Josh Pars akan segera berjumpa dengan adiknya, Mikasa.
Sebuah gedung megah berdiri didepanku saat ini. pertama kali selama hampir 20th kehidupanku, aku berada ditempat semegah ini. dari bawah ini aku bisa melihat pantulan cahaya bangunan lainnya karena gedung ini terbuat dari kaca dibagian luarnya. Aku bahkan tidak bisa menghitung jumlah lantai gedung ini dari luar. Tuan rumah acara ini pastinya adalah orang terpandang dan kaya.
Beberapa petugas dengan jas hitam berpadukan kemeja putih lengkap dengan sarung tangan berdiri dipintu masuk tempat ini, ada sejenis alat dipertengahan pintu masuk. Dan sebuah petunjuk yang menginformasikan bahwa setiap tamu harus masuk melewati alat tersebut jelas tertulis disana.
Rio menurunkanku terlebih dahulu didekat pintu masuk dan pergi mencari tempat parkir. Kupandangi sekelilingku dan hembusan angin malam menusuk tubuhku yang hanya tertutupi dress. Ada beberapa mobil mewah terparkir tidak jauh dari pintu masuk. Dan salah satunya adalah mobil yang sering kulihat.
Ada perasaan aneh setiap kali aku melihat mobil itu, seolah aku mengenali pemiliknya, dan wangi parfum itu, rasanya sangat tidak asing bagiku. Pikiranku kacau, ada rasa pusing yang datang menghinggapiku mendadak.
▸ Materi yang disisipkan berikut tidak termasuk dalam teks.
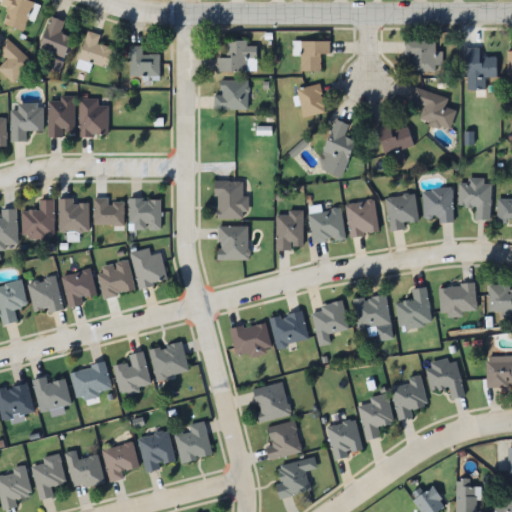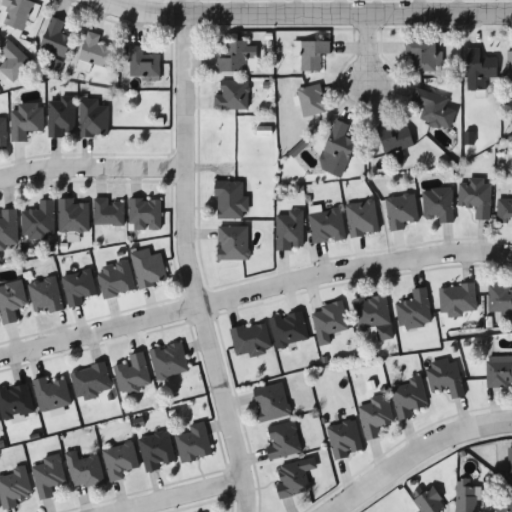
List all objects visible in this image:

Sebuah sorotan lampu dikejauhan membuatku menutupi mataku agar tidak silau. Sebuah mobil mewah lainnya berhenti dipintu masuk gedung tersebut, seorang laki – laki keluar dan membukakan pintu belakang mobil tersebut. seorang wanita keluar dari dalam, dengan gaun panjang hijaunya, dia tampak begitu menawan. Pandangannya tertuju padaku yang berdiri tidak jauh dari tempat mobilnya berhenti sesaat setelah dia keluar dari mobilnya.
Dia tersenyum dan lalu berbalik masuk kedalam gedung tersebut. laki – laki itu kembali kedalam mobil dan melaju pergi dari sana. aku pernah berada disini. Aku tidak ingat kapan pastinya, tapi aku pernah berada disini. Kupegangi kepalaku yang terasa sangat sakit, dan pemandangan sekitarku perlahan tampak pudar.
“Mika .. Mika..” Suara Rio terdengar disebelahku, tangannya kuat memegangiku.
“Kamu baik – baik saja ?” Rio bertanya dengan cemas.
Aku mengedipkan mataku berkali – kali dan berusaha keras agar penglihatanku kembali normal. Perlahan aku bisa melihat wajah Rio disampingku, tampak cemas. Aku melepaskan pegangannya.
“Aku baik – baik saja.” Kataku cepat.
Dia memandangiku, tidak percaya akan jawabanku dengan realita yang baru saja dia lihat.
“Benar Rio, aku hanya sedikit dejavu tadi. Yuk kita masuk.” Aku berjalan mendahului Rio.